What the task requires: The whole listing that follows is to be restated word for word, images excluded.

BEGIN Records for the exercise

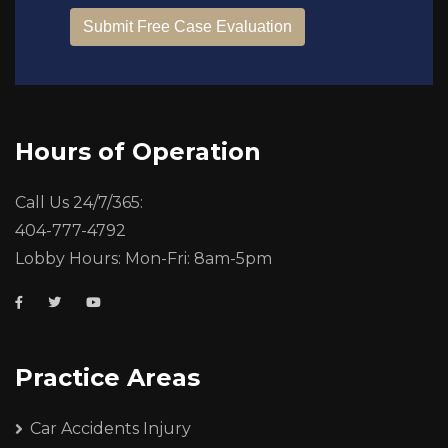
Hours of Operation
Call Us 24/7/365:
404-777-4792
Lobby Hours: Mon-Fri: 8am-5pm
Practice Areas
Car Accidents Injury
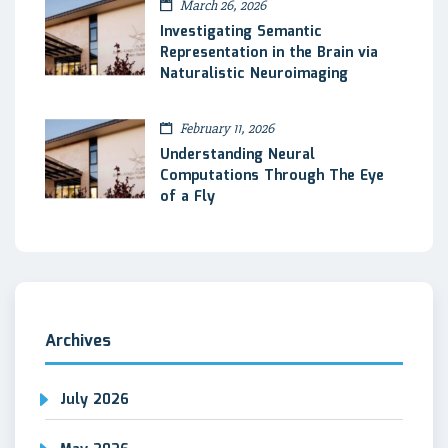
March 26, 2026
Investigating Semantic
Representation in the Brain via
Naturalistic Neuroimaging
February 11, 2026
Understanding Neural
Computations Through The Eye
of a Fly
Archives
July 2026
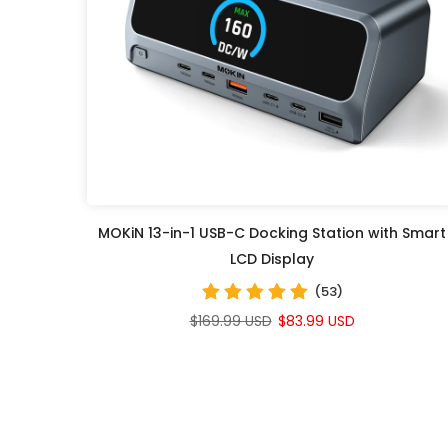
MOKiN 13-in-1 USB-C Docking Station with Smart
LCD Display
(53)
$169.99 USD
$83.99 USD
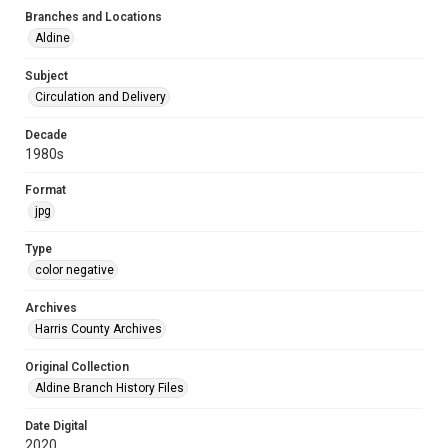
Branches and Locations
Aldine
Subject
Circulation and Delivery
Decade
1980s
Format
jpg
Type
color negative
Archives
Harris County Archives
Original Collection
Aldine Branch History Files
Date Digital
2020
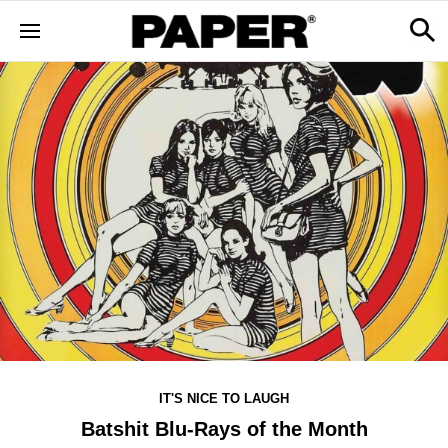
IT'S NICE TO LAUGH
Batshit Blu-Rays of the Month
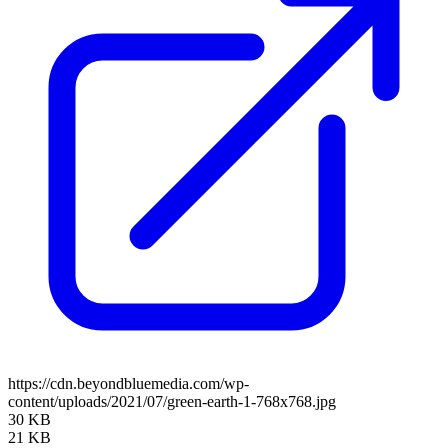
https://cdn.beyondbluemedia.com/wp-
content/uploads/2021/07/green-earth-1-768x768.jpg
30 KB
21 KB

END Records for the exercise

Task output:
Hours of Operation
Call Us 24/7/365:
404-777-4792
Lobby Hours: Mon-Fri: 8am-5pm
Practice Areas
Car Accidents Injury
March 26, 2026
Investigating Semantic
Representation in the Brain via
Naturalistic Neuroimaging
February 11, 2026
Understanding Neural
Computations Through The Eye
of a Fly
Archives
July 2026
MOKiN 13-in-1 USB-C Docking Station with Smart
LCD Display
(53)
$169.99 USD
$83.99 USD
Branches and Locations
Aldine
Subject
Circulation and Delivery
Decade
1980s
Format
jpg
Type
color negative
Archives
Harris County Archives
Original Collection
Aldine Branch History Files
Date Digital
2020
IT'S NICE TO LAUGH
Batshit Blu-Rays of the Month
https://cdn.beyondbluemedia.com/wp-
content/uploads/2021/07/green-earth-1-768x768.jpg
30 KB
21 KB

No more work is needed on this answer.